3. Planning is all-pervasive: Planning is a function of all managers. It is needed and practised
at all managerial levels. Planning is inherent in everything a manager does. Managers
have to plan before launching a new business.
4. Planning is a mental exercise: Planning is a mental process involving imagination, foresight
and sound judgment. Planning compels managers to abandon guesswork and wishful
thinking.
5. Planning is a continuous process: Planning is continuous. It is a never-ending activity.
Once plans for a specific period are prepared, they are translated into action.
6. Planning involves choice: Planning essentially involves choice among various alternative
courses of action.
7. Planning is forward looking: Planning means looking ahead and preparing for the future.
It means peeping into the future, analysing it and preparing for it.
8. Planning is flexible: Planning is based on a forecast of future events. Since future is uncertain,
plans should be reasonably flexible.
9. Planning is an integrated process: Plans are structured in a logical way wherein every
lower-level plan serves as a means to accomplish higher level plans. They are highly
interdependent and mutually supportive.
10. Planning includes efficiency and effectiveness dimensions: Plans aim at deploying resources
economically and efficiently. They also try to accomplish what has been actually targeted.
The effectiveness of plans is usually dependent on how much it can contribute to the
predetermined objectives.
3.5 Traditional Objective Setting
An objective is a specific step, a milestone, which enables you to accomplish a goal. Setting
objectives involves a continuous process of research and decision-making. Knowledge of yourself
and your unit is a vital starting point in setting objectives.

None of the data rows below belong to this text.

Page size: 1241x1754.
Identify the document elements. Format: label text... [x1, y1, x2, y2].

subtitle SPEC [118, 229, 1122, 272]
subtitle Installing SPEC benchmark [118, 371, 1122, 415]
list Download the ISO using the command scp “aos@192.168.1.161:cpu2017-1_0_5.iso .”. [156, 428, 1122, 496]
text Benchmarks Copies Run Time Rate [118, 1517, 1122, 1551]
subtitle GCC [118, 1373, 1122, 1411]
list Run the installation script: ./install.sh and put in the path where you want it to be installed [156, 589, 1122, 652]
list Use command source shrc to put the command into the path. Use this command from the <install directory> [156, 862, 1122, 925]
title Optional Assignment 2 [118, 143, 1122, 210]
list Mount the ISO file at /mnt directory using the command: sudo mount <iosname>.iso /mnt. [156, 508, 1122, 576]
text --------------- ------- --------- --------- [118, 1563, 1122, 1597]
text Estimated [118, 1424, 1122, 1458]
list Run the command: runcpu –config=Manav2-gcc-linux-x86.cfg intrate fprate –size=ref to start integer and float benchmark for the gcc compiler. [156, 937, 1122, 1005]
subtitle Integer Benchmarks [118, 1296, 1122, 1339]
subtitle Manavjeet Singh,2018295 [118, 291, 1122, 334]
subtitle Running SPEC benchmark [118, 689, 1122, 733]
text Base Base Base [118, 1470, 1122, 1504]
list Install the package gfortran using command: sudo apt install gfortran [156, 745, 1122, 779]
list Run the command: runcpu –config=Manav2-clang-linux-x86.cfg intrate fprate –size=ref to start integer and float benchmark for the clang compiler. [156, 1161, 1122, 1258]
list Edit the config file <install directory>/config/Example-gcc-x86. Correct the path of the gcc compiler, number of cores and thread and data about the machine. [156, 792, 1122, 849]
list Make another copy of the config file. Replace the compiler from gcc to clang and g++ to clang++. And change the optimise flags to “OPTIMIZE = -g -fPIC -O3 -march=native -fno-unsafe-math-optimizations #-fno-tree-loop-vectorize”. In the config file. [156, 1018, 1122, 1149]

Strategic planning takes place at the highest levels; other managers are involved with operational
planning. The first step in operational planning is defining objectives - the result expected by the
end of the budget (or other designated) cycle.
Setting right objectives is critical for effective performance management. Such objectives as
higher profits, shareholder value, customer satisfaction may be admirable, but they don’t tell
managers what to do. “They fail to specify priorities and focus. Such objectives don’t map the
journey ahead - the discovery of better value and solutions for the customer.”